Dataphone Scandinavia AB
- Industry: Telecommunications
- Founded: 2001
- Headquarters: Stockholm, Sweden
- Website: www.ip-only.se

= Dataphone =

Dataphone Scandinavia AB is a Swedish national and independent telecom operator and ISP that offers data communication solutions to businesses. Dataphone has its own national network for data and telephony.
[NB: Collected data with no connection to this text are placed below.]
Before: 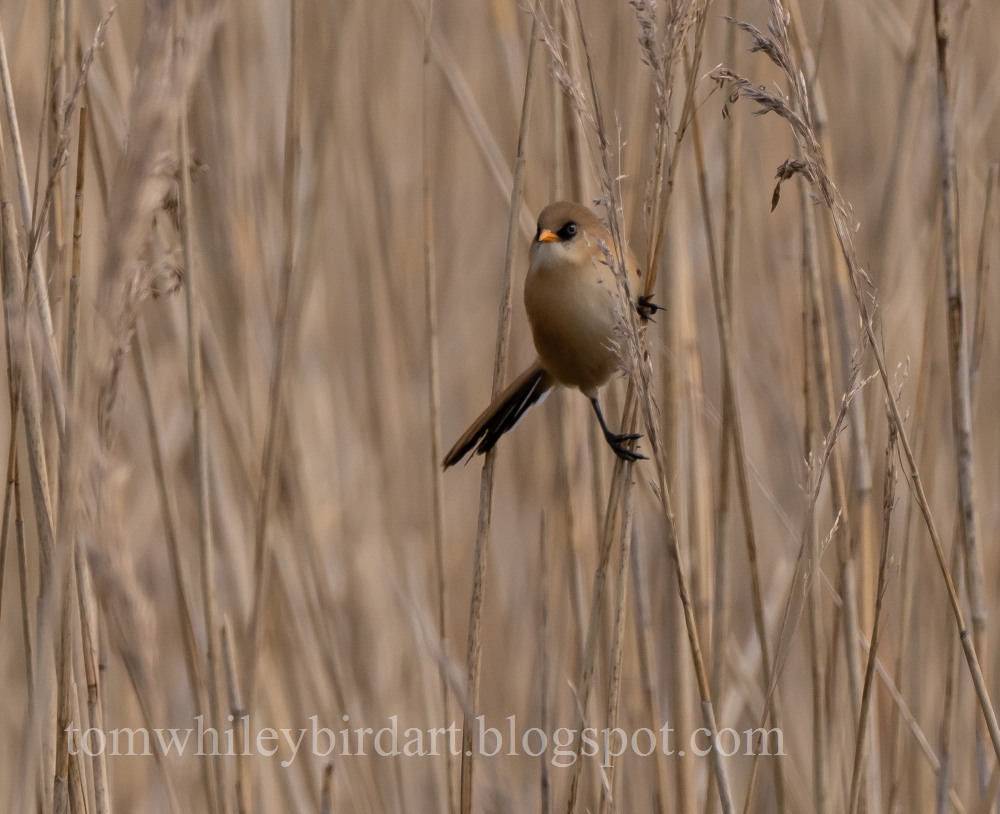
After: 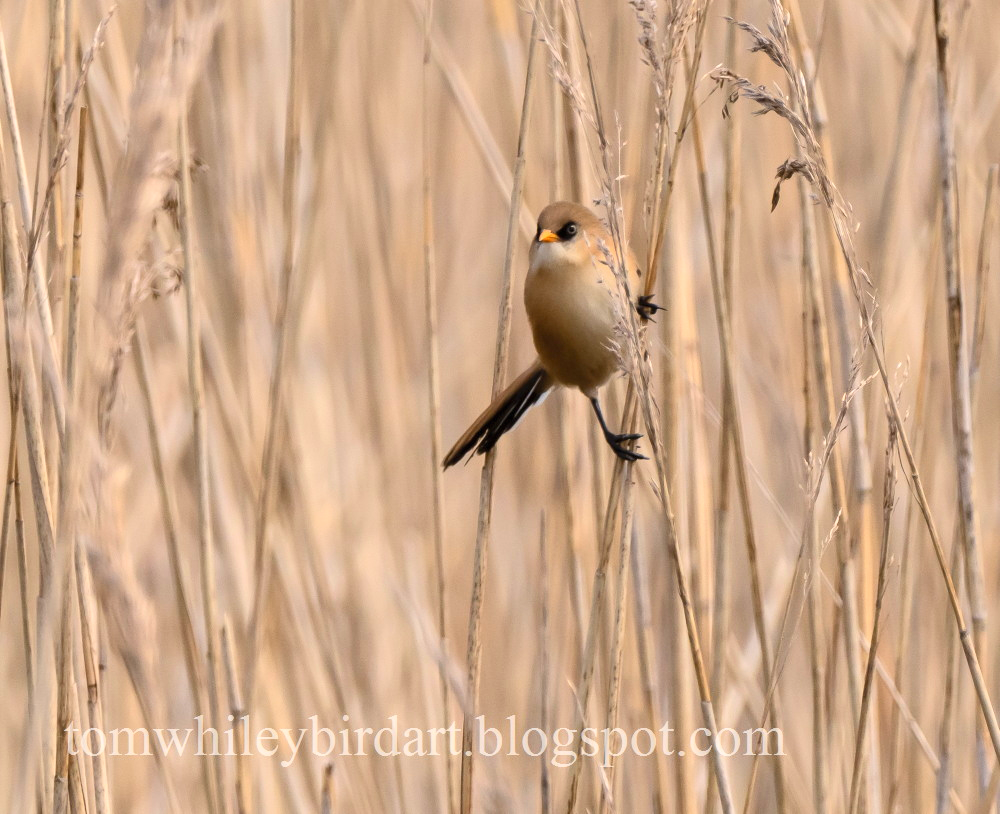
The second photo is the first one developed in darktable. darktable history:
contrast brightness saturation: contrast 0.197, brightness 0.159, saturation 0.226
exposure: exposure 0.602 EV, compensate highlight preservation false
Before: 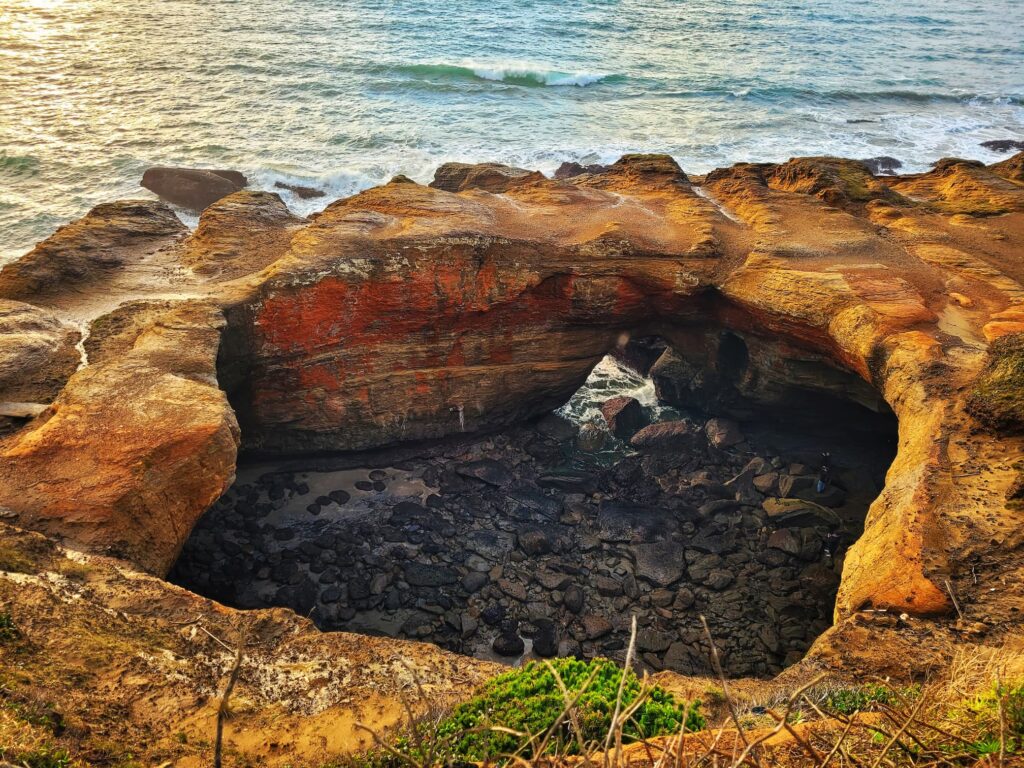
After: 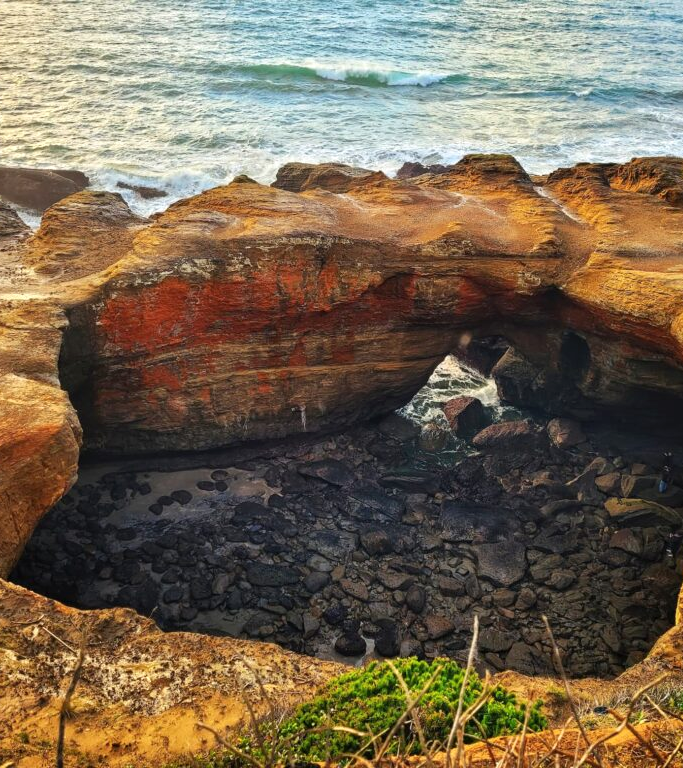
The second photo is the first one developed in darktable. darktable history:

The data network produces IP VPN over MPLS and Internet access. Dataphone delivers PSTN telephony and IP-telephony through its own network. The network also allows Dataphone to offer wholesale and carrier services to other national and international operators. Dataphone also provides collocation and hosting from its server facilities in Stockholm, Sweden. Additional offerings include antispam from IronPort, web hotel, e-mail services and more. The company's headquarters are in Stockholm, Sweden.

== History ==
Dataphone Sweden AB was founded in 1994 and was one of the pioneers of Internet services. Since then Dataphone has been an ISP and offered related services. Citylink AB was founded in 2001 and offered telephony and data communication based on a national powerful network and switch. The two companies merged in December 2005 under the name Dataphone Scandinavia AB. The official name is now DPH Scandinavia but the brand Dataphone is still used. Since December 2009 the company is a part of IP-Only Telecommunication AB.